Her announcement comes after more than five years of downplaying rumors, reminding pressing fans that “I promised you’d hear it from my lips.”
Last Saturday, her 49th birthday, Jackson took to Twitter to publicly address her future in the music industry. The singer announced via video, in which only her soft, distinguished speaking voice can be heard – creatively displayed on a colorful mixing board – that both a new album and a new world tour are in the works, tagging it ambiguously #ConversationsInACafe.
For those in need of a reminder, Janet is the youngest member of the famous 10-sibling-wide Jackson family, best remembered for founding the career of the iconic Michael.
The saga of Janet’s career reads like that of a free-spirited rebellious teenager seeking independence.
Unlike her famous quintet of brothers The Jackson Five, alongside whom she sometimes performed when the group evolved into The Jacksons, Janet’s career in entertainment actually began as a young actress and dancer appearing on shows such as Good Times, Diff’rent Strokes and Fame after being forced by father Joe Jackson to abandon her dreams of becoming an equestrian, drummer or entertainment lawyer.
Joe eventually pushed Janet to pursue a music career like her brothers.
Released to underwhelming success under her father’s strict management, her first two albums failed to make much of an impact on the charts. It was only after the singer finally terminated her business relationship with her father that she released her third album – appropriately titled Control- in 1986, and the rest is history.
Control spawned a string of megahits, among them the feminist anthem What Have You Done for Me Lately – aimed at ex-husband James DeBarge – a pattern that would repeat itself with the majority of her albums.
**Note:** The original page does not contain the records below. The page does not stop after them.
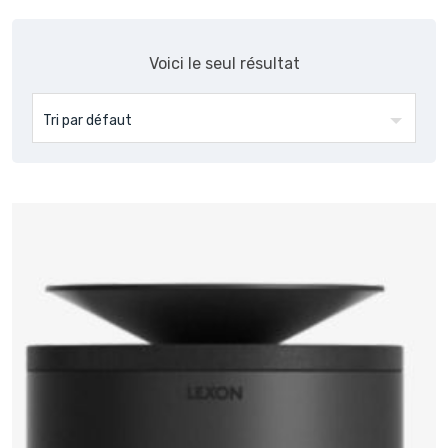
Voici le seul résultat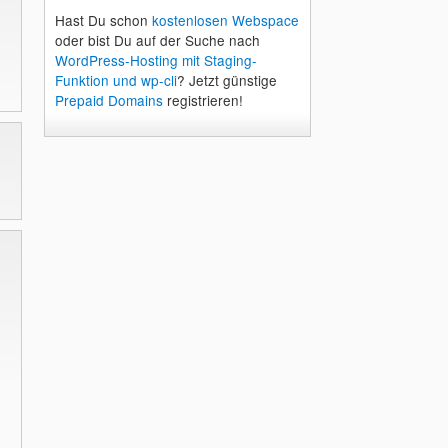
Hast Du schon
kostenlosen Webspace
oder bist Du auf der Suche nach
WordPress-Hosting mit Staging-
Funktion und wp-cli
? Jetzt günstige
Prepaid Domains
registrieren!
In addition to emerging as a direct competitor to big brother Michael, from whom she was determined to distinguish herself as an artist – comparisons were inevitable – Jackson’s prominence also challenged the likes of pop queens Whitney Houston, Mariah Carey, Celine Dion and Madonna simultaneously.
Although critics were quick to note that Jackson didn’t necessarily have the platinum pipes of Houston, Carey and Dion, she one-upped them all as a performer with her dancing prowess, honed to perfection by her then-choreographer, Paula Abdul of American Idol fame.
To-date, Jackson is the only member of her extensive musical family whose career comes remotely close to rivalling that of the King of Pop himself, while several modern-day female singers cite her as an influence, Rihanna and Jennifer Lopez among them.
Still very green, details pertaining to the singer’s upcoming eleventh studio album remain sparse.
An official name has yet to be confirmed, although it is widely speculated to be something along the lines of Conversations in a Café. Jackson has not released a full-length studio album since 2008’s Discipline, which preceded Michael’s untimely death by little more than a year.
One would think the passing of such a famous family member would have been more than an ideal opportunity for any artist to release an album immediately and capitalize on its bountiful press but Janet decided to rise above that, having chosen to take the high road, get married, limit public appearances and tour discretely in the meantime.